## About this exercise:
Copy each of the items below word for word, leaving the pictures out of your answer.

## Record set:

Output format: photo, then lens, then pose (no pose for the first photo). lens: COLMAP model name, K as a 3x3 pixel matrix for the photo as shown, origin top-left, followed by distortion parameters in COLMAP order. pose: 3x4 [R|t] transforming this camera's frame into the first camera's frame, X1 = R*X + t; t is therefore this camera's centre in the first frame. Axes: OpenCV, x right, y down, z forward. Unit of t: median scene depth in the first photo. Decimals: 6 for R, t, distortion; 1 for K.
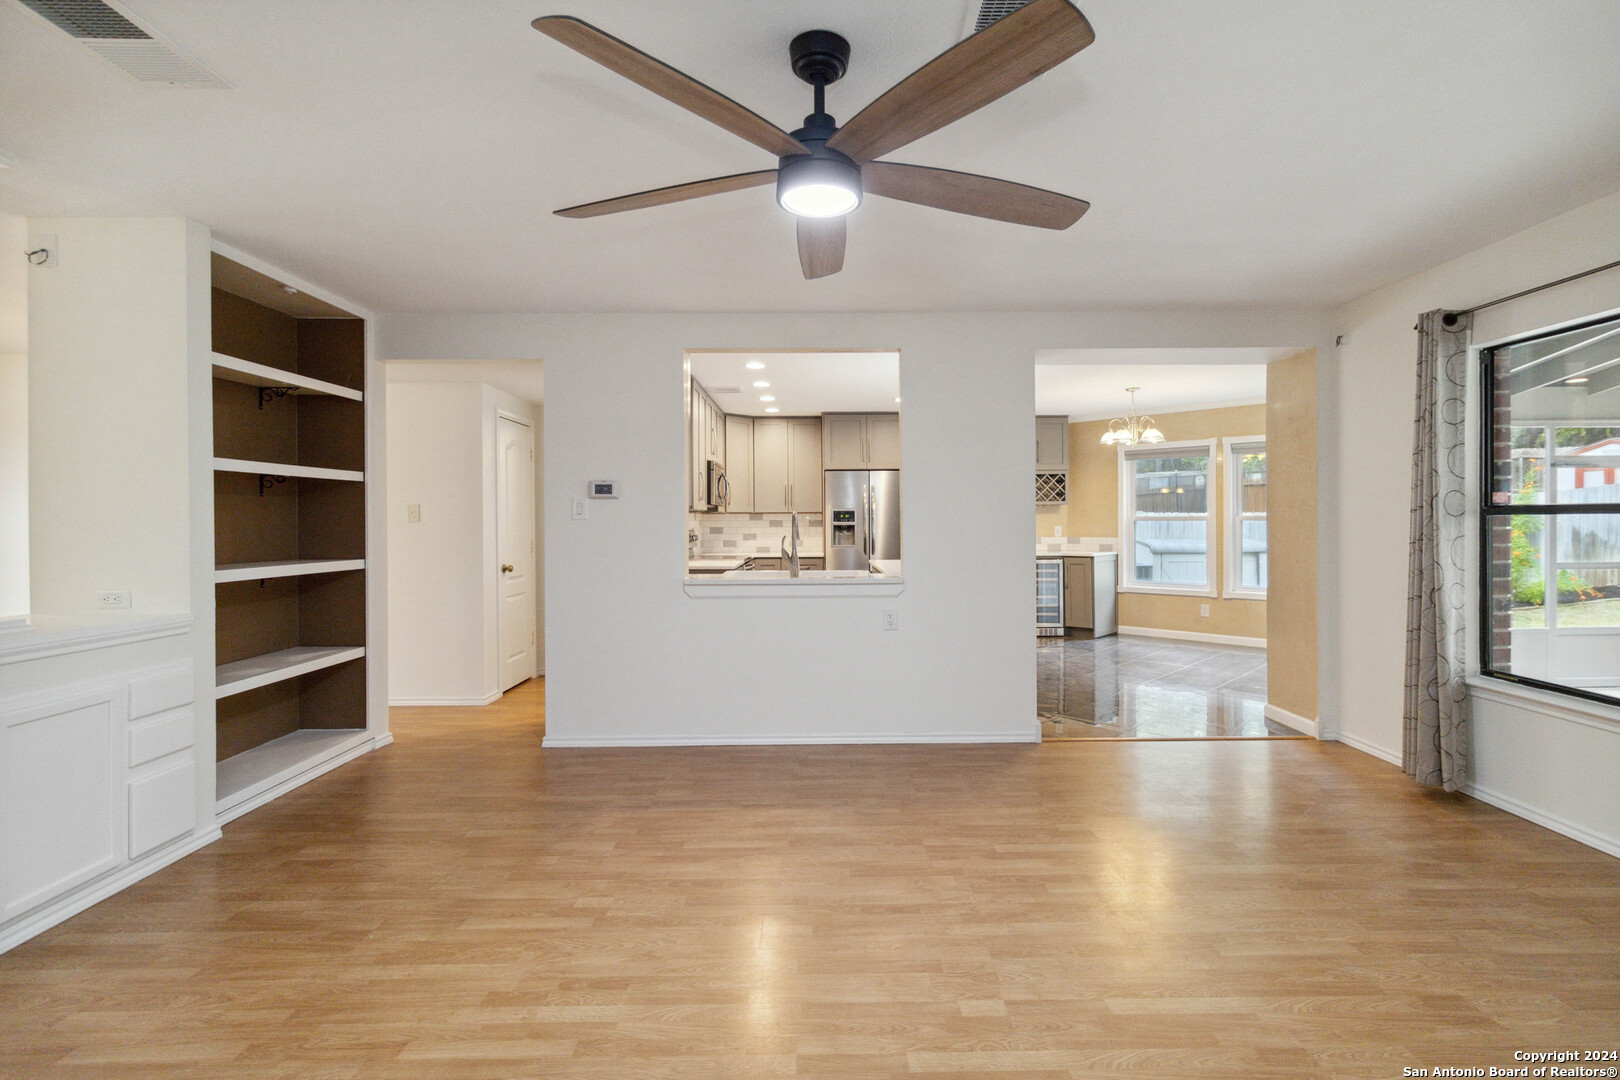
lens RADIAL K [[756.6, 0, 827.1], [0, 756.6, 524.5], [0, 0, 1]] dist [-0.002757, 0.002389]
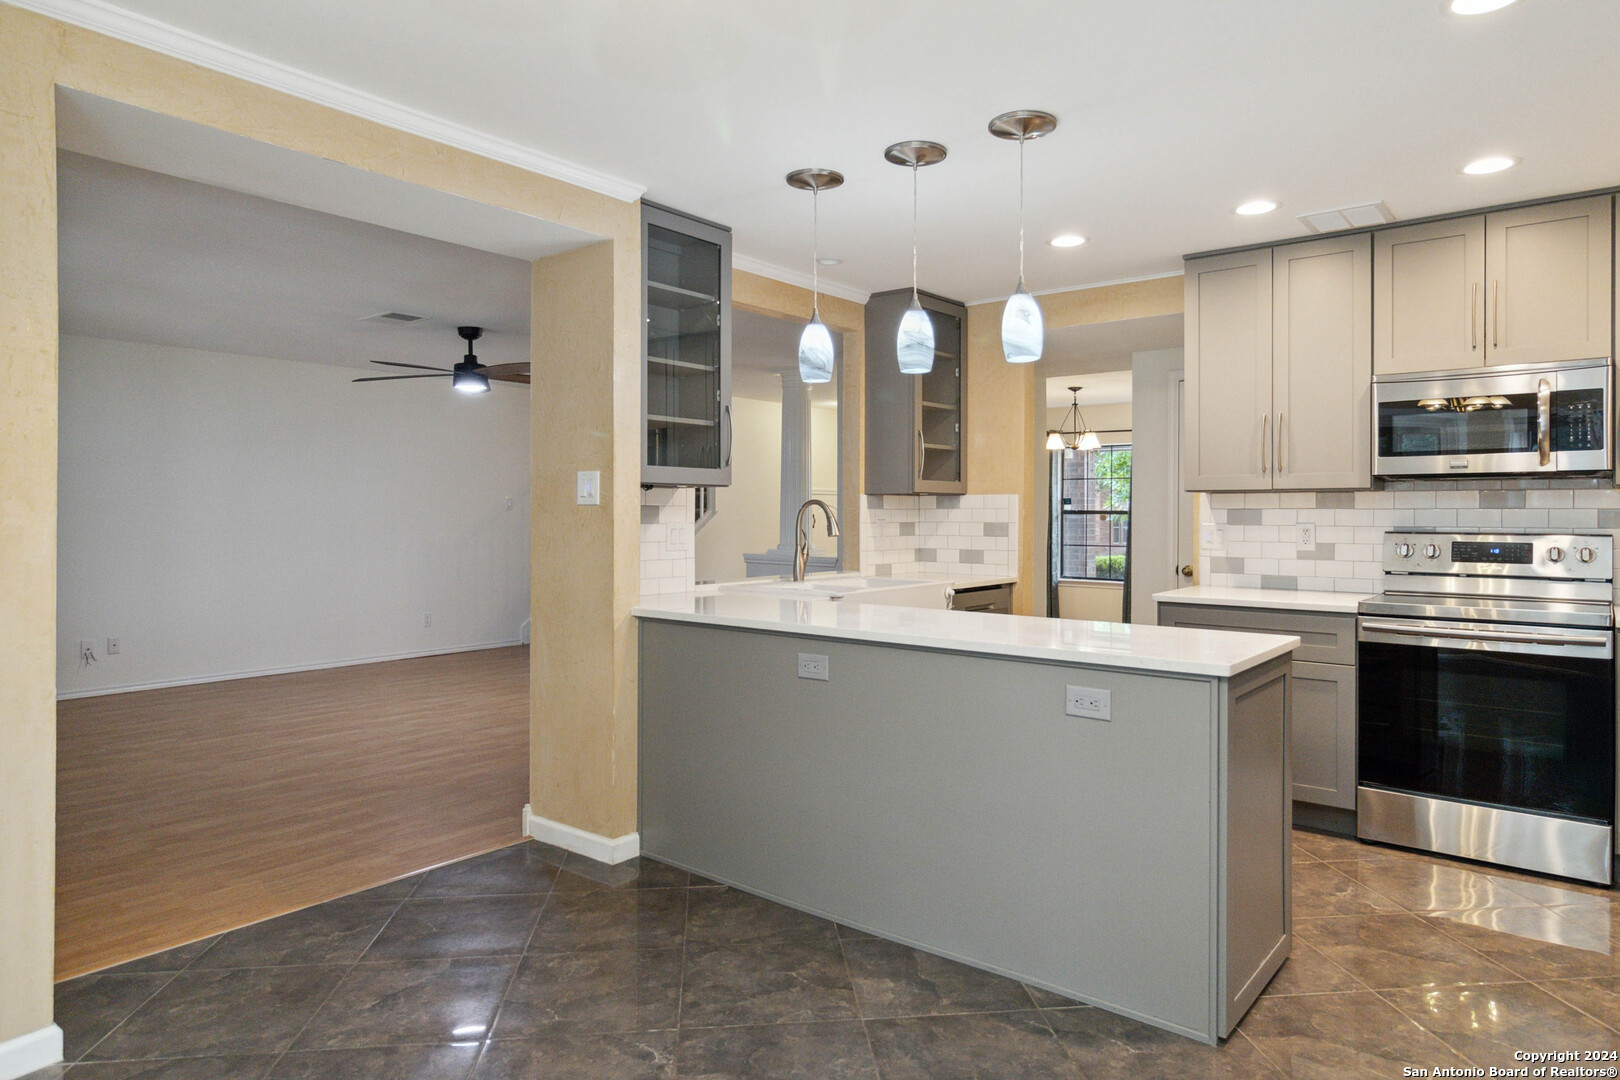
lens RADIAL K [[985.6, 0, 824.2], [0, 985.6, 509.2], [0, 0, 1]] dist [0.003387, -0.003424]
pose [[-0.632490, 0.000614, -0.774568, 0.793637], [-0.002169, 0.999994, 0.002564, -0.011070], [0.774565, 0.003302, -0.632485, 1.757869]]
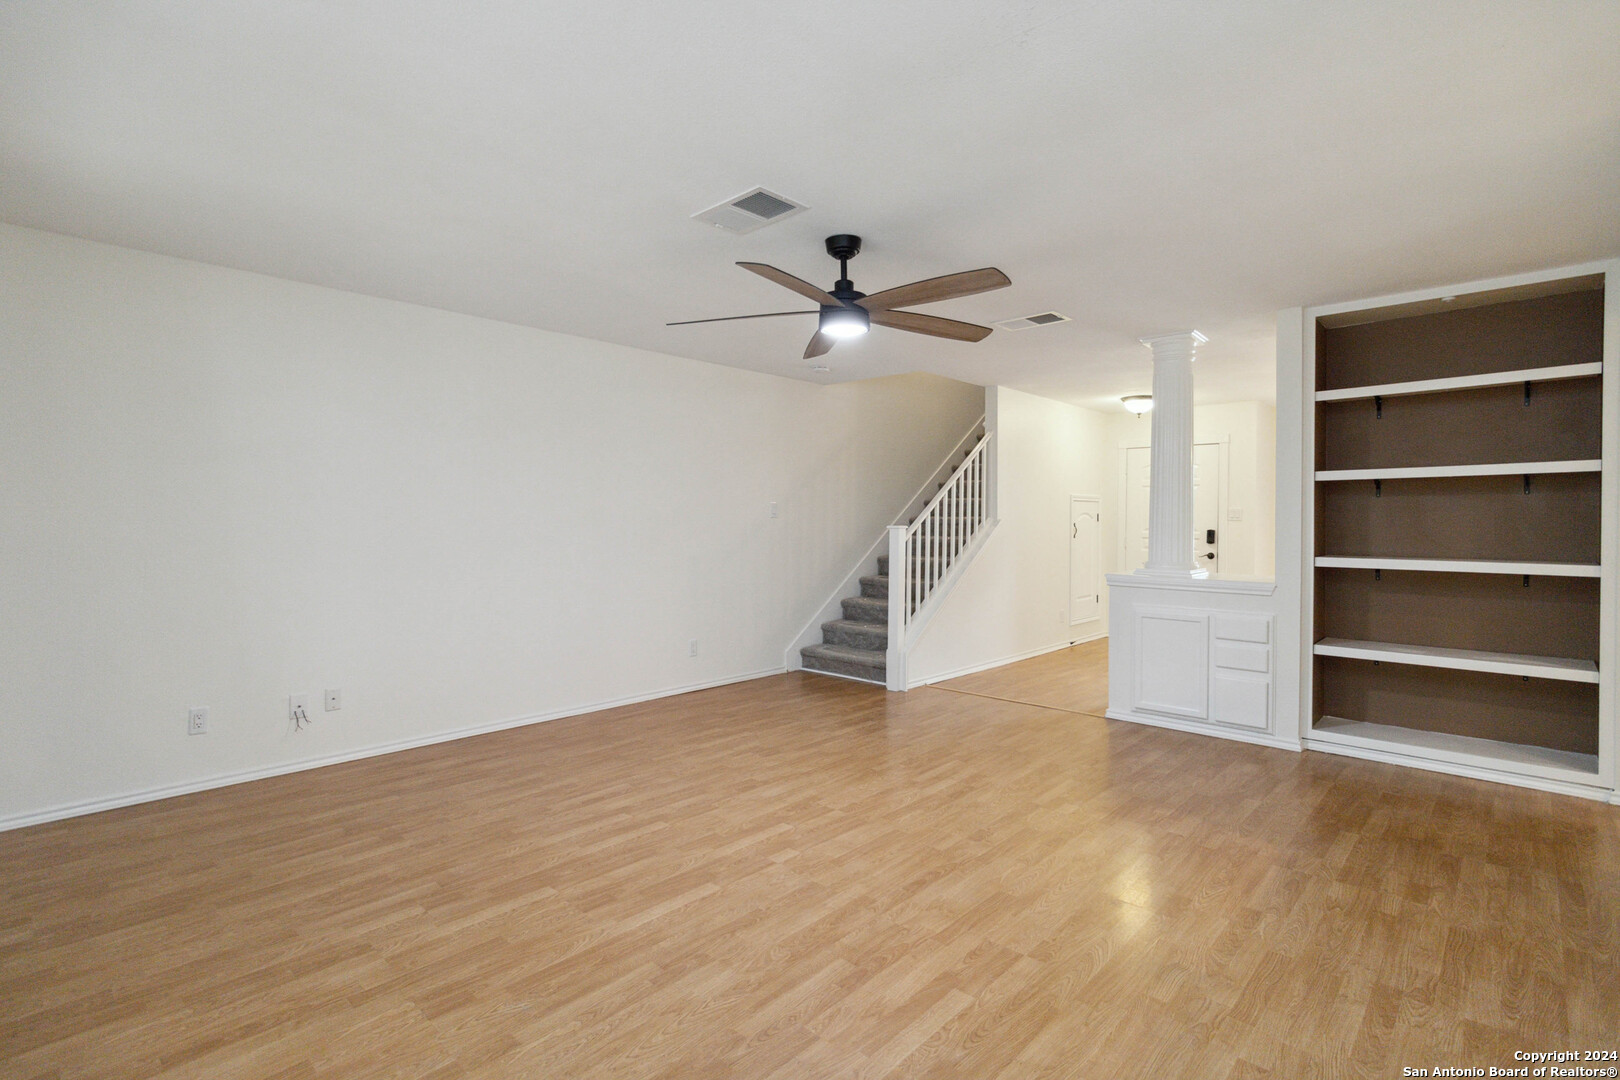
lens RADIAL K [[756.6, 0, 827.6], [0, 756.6, 528.1], [0, 0, 1]] dist [-0.002757, 0.002389]
pose [[-0.683649, 0.009876, -0.729744, 0.542614], [-0.000986, 0.999895, 0.014456, -0.005271], [0.729811, 0.010602, -0.683567, 0.923675]]
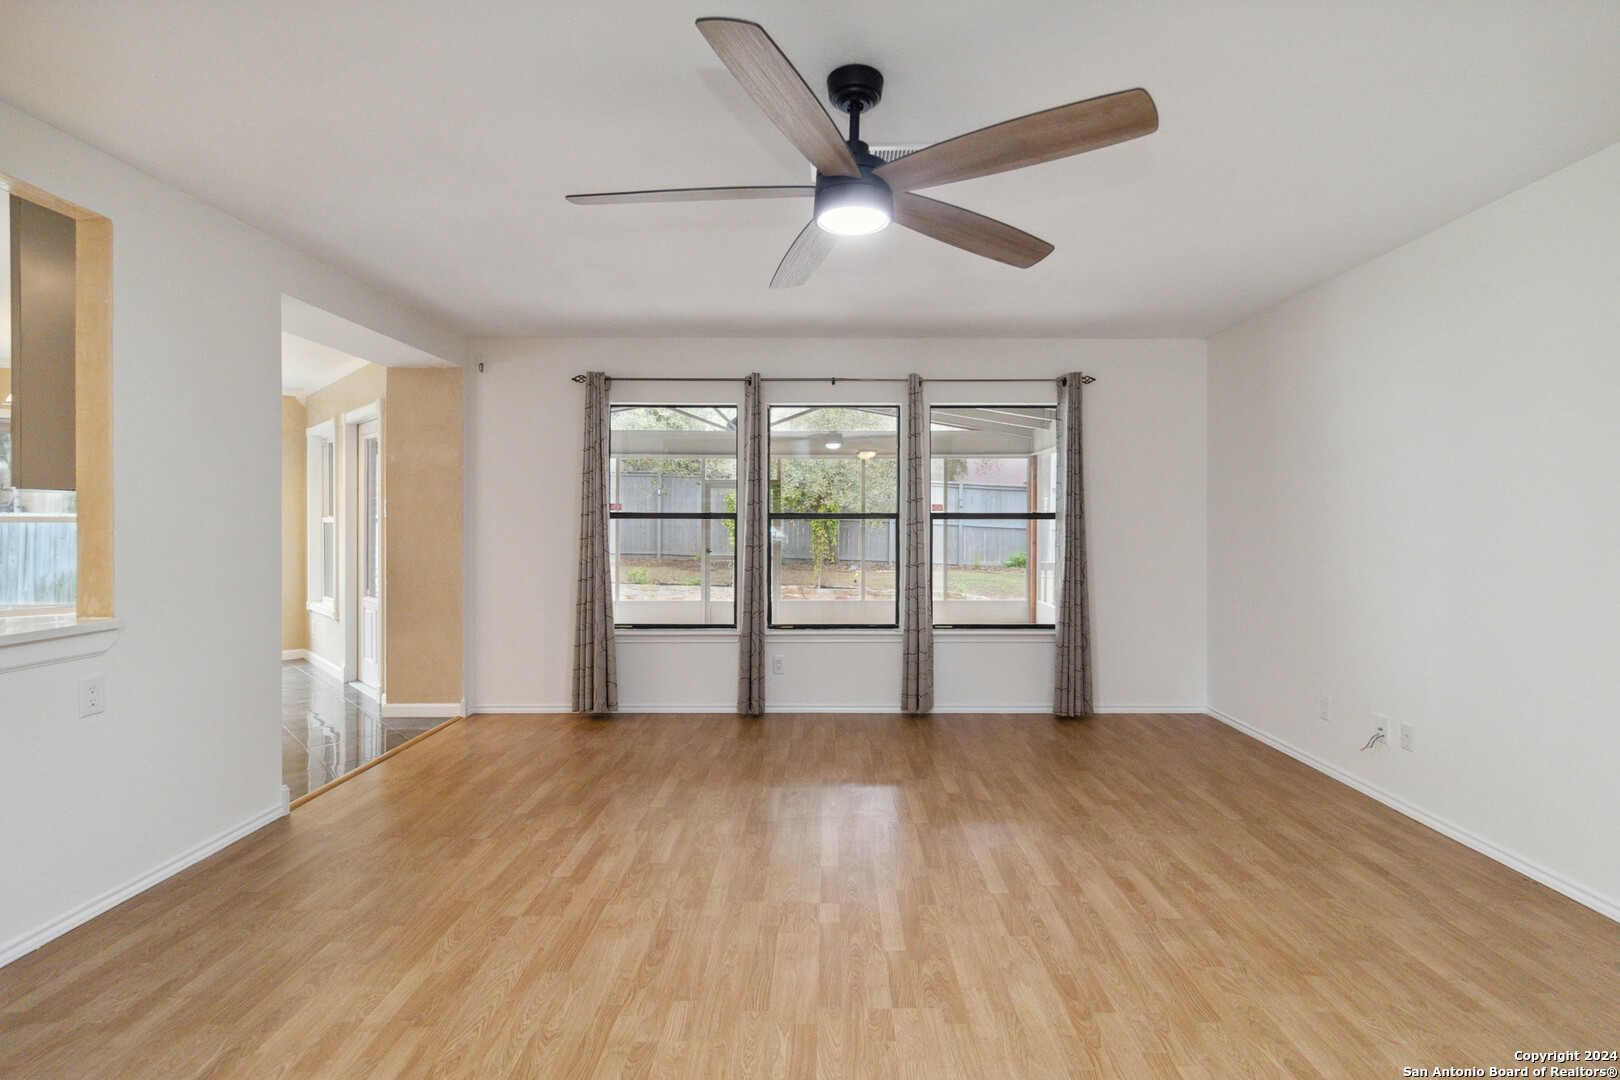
lens RADIAL K [[756.6, 0, 827.0], [0, 756.6, 530.1], [0, 0, 1]] dist [-0.002757, 0.002389]
pose [[0.010674, -0.005981, 0.999925, -0.464962], [0.003985, 0.999974, 0.005939, 0.001593], [-0.999935, 0.003921, 0.010697, 0.445189]]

## Response to the task:
Output format: photo, then lens, then pose (no pose for the first photo). lens: COLMAP model name, K as a 3x3 pixel matrix for the photo as shown, origin top-left, followed by distortion parameters in COLMAP order. pose: 3x4 [R|t] transforming this camera's frame into the first camera's frame, X1 = R*X + t; t is therefore this camera's centre in the first frame. Axes: OpenCV, x right, y down, z forward. Unit of t: median scene depth in the first photo. Decimals: 6 for R, t, distortion; 1 for K.
lens RADIAL K [[756.6, 0, 827.1], [0, 756.6, 524.5], [0, 0, 1]] dist [-0.002757, 0.002389]
lens RADIAL K [[985.6, 0, 824.2], [0, 985.6, 509.2], [0, 0, 1]] dist [0.003387, -0.003424]
pose [[-0.632490, 0.000614, -0.774568, 0.793637], [-0.002169, 0.999994, 0.002564, -0.011070], [0.774565, 0.003302, -0.632485, 1.757869]]
lens RADIAL K [[756.6, 0, 827.6], [0, 756.6, 528.1], [0, 0, 1]] dist [-0.002757, 0.002389]
pose [[-0.683649, 0.009876, -0.729744, 0.542614], [-0.000986, 0.999895, 0.014456, -0.005271], [0.729811, 0.010602, -0.683567, 0.923675]]
lens RADIAL K [[756.6, 0, 827.0], [0, 756.6, 530.1], [0, 0, 1]] dist [-0.002757, 0.002389]
pose [[0.010674, -0.005981, 0.999925, -0.464962], [0.003985, 0.999974, 0.005939, 0.001593], [-0.999935, 0.003921, 0.010697, 0.445189]]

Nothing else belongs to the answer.